• **Text**:

◇ ◇ ◇ ◇ ◇ ◇ ◇

Monday, March 26, 2018, 5:30 pm – Wednesday, March 28, 2018, 6:30 pm

The Digital Humanities Initiative (DHI) at CEU and the Text Analysis Across Disciplines (TANAD) Intellectual Theme Initiative are pleased to present:

What Do You Do with Thousands of Networks?

Master Class with Frank Fischer in Network Analysis and Literary History

March 26, 27, 28

Public Lecture: Monday, March 26, 5:30pm
Nádor 15, Quantum 101

Master Class part 1: Tuesday, March 27, 15.30-18.30
Monument Building (Nádor 9), Hanák Room (201)

Master Class part 2: Wednesday, March 28, 15.30-18.30
Monument Building (Nádor 9), Hanák Room (201)

With the advent and consolidation of the digital humanities, it has become feasible to operate on a completely different scale in literary and cultural studies. Corpus-based methods do not only reveal stylistic and topical developments over decades and centuries, based on thousands of texts. They also help to describe the structural evolution of social formations that can be automatically extracted from literary texts. This is where the belles-lettres and social network analysis meet.

Analysing network data instead of the literary text itself calls for a whole different epistemological angle. For instance, describing protagonists based on centrality measures adds to the more traditional methods and can yield hitherto undiscovered structural evidence. Another point to consider is that literary texts are self-contained and typically present fixed plots. The space of possibilities is limited by what is written in the text, which has consequences for the interpretation of such data.

◇ ◇ ◇ ◇ ◇ ◇ ◇

• **Recorded data**:
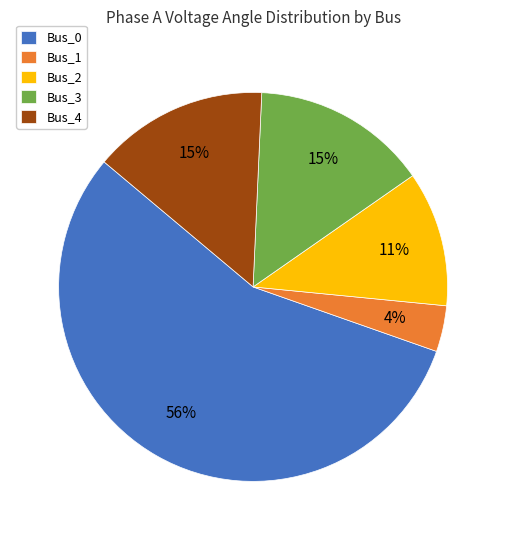

To the nearest percent, what is the average slice percentage?

20%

◇ ◇ ◇ ◇ ◇ ◇ ◇

• **Tasks**:
1 - Answer these questions from the announcement.
(a) Where is the public lecture held?
(b) What hours do both parts of the master class run?
(c) Besides stylistic and topical developments, what do corpus-based methods help to describe?
2 - According to the announcement, why does network data drawn from literary texts need special care in interpretation?

• **Answers per task**:
1 -
(a) Nádor 15, Quantum 101.
(b) 15.30-18.30.
(c) The structural evolution of social formations that can be automatically extracted from literary texts.

2 - Literary texts are self-contained and typically present fixed plots. The space of possibilities is therefore limited by what is written in the text, and that limit affects how such data can be interpreted.